Leitura litúrgica do Livro da Sabedoria (1)

“A Sabedoria é um espírito amigo dos homens” (Sb 1,6)

Em abril publicamos aqui no blog uma análise sobre a leitura litúrgica do Livro do Profeta Joel, identificando sua presença nas celebrações do Rito Romano. Agora gostaríamos de dar continuidade a esta proposta, analisando o que provavelmente foi o último livro do Antigo Testamento (AT) a ser escrito: o Livro da Sabedoria (Sb), que foi tema do “Mês da Bíblia” promovido pela Igreja no Brasil em 2018.

1. Breve introdução ao Livro da Sabedoria

Este livro pertence ao grupo dos livros “deuterocanônicos” (“da segunda lista”), que por terem sido escritos em grego não foram aceitos na Bíblia hebraica (e posteriormente excluídos pelos cristãos protestantes).

Seu nome original é Σοφία Σαλωμῶνος, Sabedoria de Salomão, posteriormente traduzido para o latim por São Jerônimo simplesmente como “Liber Sapientiae”, Livro da Sabedoria. Com efeito, a autoria de Salomão é simbólica: sendo um escrito de caráter sapiencial, era natural associá-lo a Salomão, considerado como modelo de homem sábio. O mesmo acontece nos livros dos Provérbios, Cântico dos Cânticos e Qohélet (Eclesiastes).

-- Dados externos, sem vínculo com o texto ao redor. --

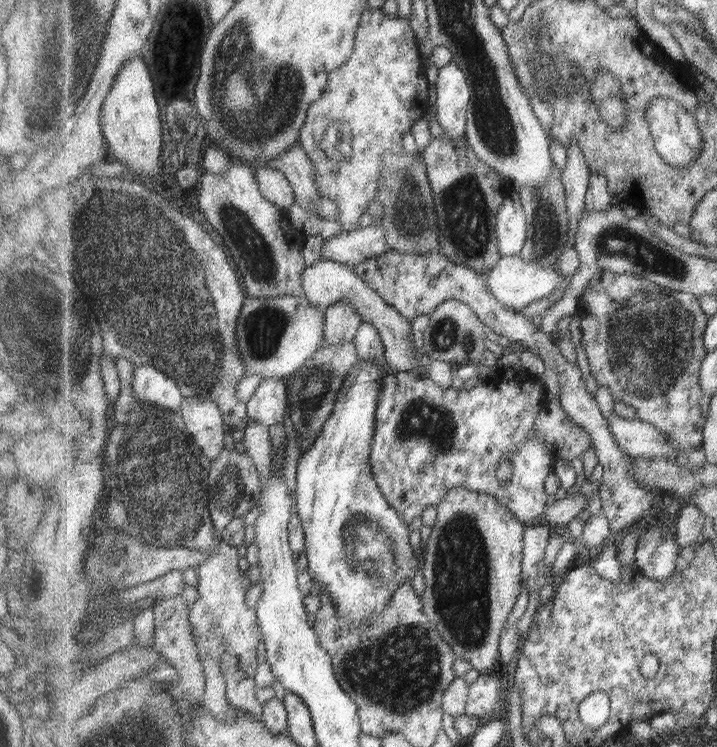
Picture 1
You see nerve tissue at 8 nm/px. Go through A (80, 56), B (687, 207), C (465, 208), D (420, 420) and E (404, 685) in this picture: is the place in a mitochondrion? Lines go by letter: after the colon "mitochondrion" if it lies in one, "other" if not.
A: mitochondrion
B: other
C: mitochondrion
D: mitochondrion
E: mitochondrion

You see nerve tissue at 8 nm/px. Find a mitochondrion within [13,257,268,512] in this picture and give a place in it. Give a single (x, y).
(91, 330)

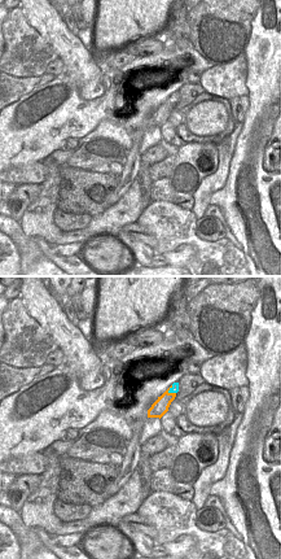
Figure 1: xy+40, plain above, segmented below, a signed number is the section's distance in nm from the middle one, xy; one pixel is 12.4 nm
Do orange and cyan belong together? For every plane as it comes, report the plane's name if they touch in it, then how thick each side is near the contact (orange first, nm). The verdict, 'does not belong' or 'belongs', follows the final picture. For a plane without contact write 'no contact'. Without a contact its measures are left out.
meets orange in xy+40; 190 nm thick on the orange side, 100 nm on the other

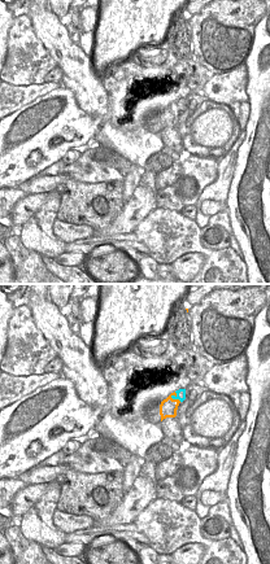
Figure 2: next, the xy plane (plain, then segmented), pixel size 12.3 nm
meets orange in xy; 220 nm thick on the orange side, 130 nm on the other

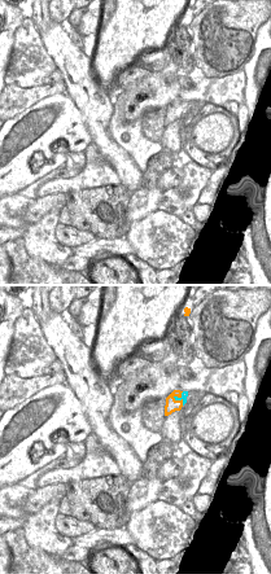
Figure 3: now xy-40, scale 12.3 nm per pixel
meets orange in xy-40; 160 nm thick on the orange side, 90 nm on the other

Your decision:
does not belong

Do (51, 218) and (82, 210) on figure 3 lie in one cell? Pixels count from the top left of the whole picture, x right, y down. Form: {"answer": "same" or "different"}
{"answer": "different"}

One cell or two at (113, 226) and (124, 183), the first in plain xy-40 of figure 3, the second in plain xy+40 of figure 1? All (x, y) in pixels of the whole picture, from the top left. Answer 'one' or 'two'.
two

O livro foi escrito em grego, provavelmente por um judeu sábio (a obra demonstra seu profundo conhecimento da história de Israel), em Alexandria (dada a ênfase ao Egito na obra). A maioria dos especialistas situa sua redação na segunda metade do século I a. C. (em torno do ano 150 a. C.), sendo, portanto, o último livro do AT a ser escrito.

Possui 19 capítulos que costumam ser divididos em três grandes blocos:
a) Sb 1–5: Seção “ética” - O destino dos ímpios e dos justos e a vitória da justiça divina;
b) Sb 6–9: Seção “filosófica” - O elogio da sabedoria e sua busca por Salomão;
c) Sb 10–19: Seção “teológica” - A sabedoria na história da salvação.

Para saber mais, confira a bibliografia indicada no final da postagem [1].

Salomão segurando o Livro da Sabedoria (Liber Sapientiae)
(Vitral da igreja de São Miguel e Todos os Anjos em Ledbury - Inglaterra)

2. Leitura litúrgica de Sb: Composição harmônica

Para analisar as ocorrências do Livro da Sabedoria nas celebrações litúrgicas, consideraremos aqui os dois critérios de escolha dos textos propostos no Elenco das Leituras da Missa, n. 66: a composição harmônica e a leitura semicontínua [2].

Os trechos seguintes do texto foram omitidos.